By Gordon Harris

The Fugitive Slave Acts

By the time of the United States Constitutional Convention in 1787, many Northern states including Vermont, New Hampshire, Rhode Island, Massachusetts and Connecticut had already abolished slavery, but Article 4 of the Constitution included a clause that, “no person held to service or labor” would be released from bondage in the event they escaped to a free state. Bowing to further pressure from Southern lawmakers, Congress passed the first Fugitive Slave Act of 1793, which decreed that owners of enslaved people and their “agents” had the right to search for escapees within the borders of free states. Slave hunters were required to bring their captives before a judge and provide evidence proving the person was their property. At about this time, Northern abolitionists began organizing networks to help enslaved people escape from the slave states.

Fugitive slave poster in Boston

The Missouri Compromise of 1820 preserved the balance of power in Congress, admitted Missouri as a slave state and Maine as a free state. It forbid the practice of slavery in all U.S. territory north of 36°30′ latitude and west of the Mississippi River, except in the state of Missouri.

After the Mexican–American War ended in 1848, Southerners sought to expand slavery to the newly-formed states, which Northerners opposed. The so-called Compromise of 1850 established the states of Texas, Utah and California, banned slavery in the District of Columbia, and appeased Southerners with Section 5, “An Act respecting Fugitives from Justice, and Persons escaping from the Service of their Masters” known as the Fugitive Slave Act. Under the new law, anyone who acted to prevent the recapture of a runaway slave, or a marshal refusing to pursue a runaway slave could be fined $1000.00.

Several fugitive slave seizures followed in Boston, including Shadrach Minkins, Thomas Sims, Joshua Glover, and Anthony Burns in 1854. Burns, a fugitive slave from Virginia was tried in Boston by a judge who maintained that his job was to uphold the law. The Boston Vigilance Committee assembled a crowd to surround the courthouse and prevent Burns from being removed, but a mob appeared armed with weapons and axes, and began breaking down the doors. Police arrived, resulting in the arrest of many abolitionists. President Franklin Pierce ordered the Marines to Boston to aid the police in upholding the law, and Burns was sent back to Virginia under massive federal and state escort. He was eventually purchased by a Boston abolitionist and returned to the city in a secret arrangement with Burns’ owner. A year later in 1855, the Massachusetts legislature passed “An Act to Protect the Rights and Liberties of the People of the Commonwealth of Massachusetts” which provided for the removal of any state official who aided in the return of runaway slaves.

####

**THE TASK**.
Name every person the text on the Fugitive Slave Acts identifies as seized in Boston as a fugitive slave.

**SOURCE INFORMATION**.
####

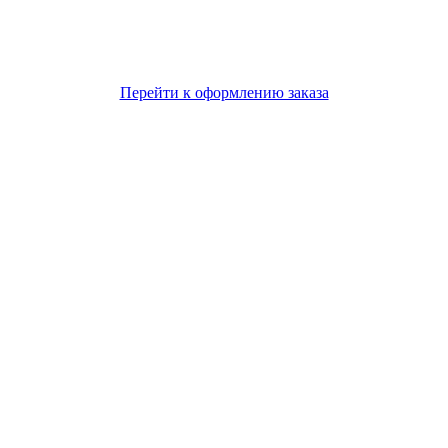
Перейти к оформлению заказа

####

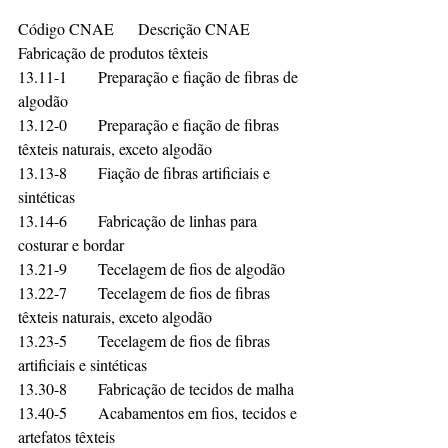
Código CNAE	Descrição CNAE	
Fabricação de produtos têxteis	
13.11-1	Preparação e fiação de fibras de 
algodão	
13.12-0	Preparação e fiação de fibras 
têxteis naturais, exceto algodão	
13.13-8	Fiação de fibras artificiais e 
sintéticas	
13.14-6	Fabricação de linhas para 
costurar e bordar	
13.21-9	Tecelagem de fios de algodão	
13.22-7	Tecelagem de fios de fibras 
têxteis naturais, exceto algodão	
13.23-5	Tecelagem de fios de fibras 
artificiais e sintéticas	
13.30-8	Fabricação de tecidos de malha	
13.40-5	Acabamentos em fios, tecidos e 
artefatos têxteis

####

**RESPONSE FOR THIS EXERCISE**.
Shadrach Minkins, Thomas Sims, Joshua Glover, Anthony Burns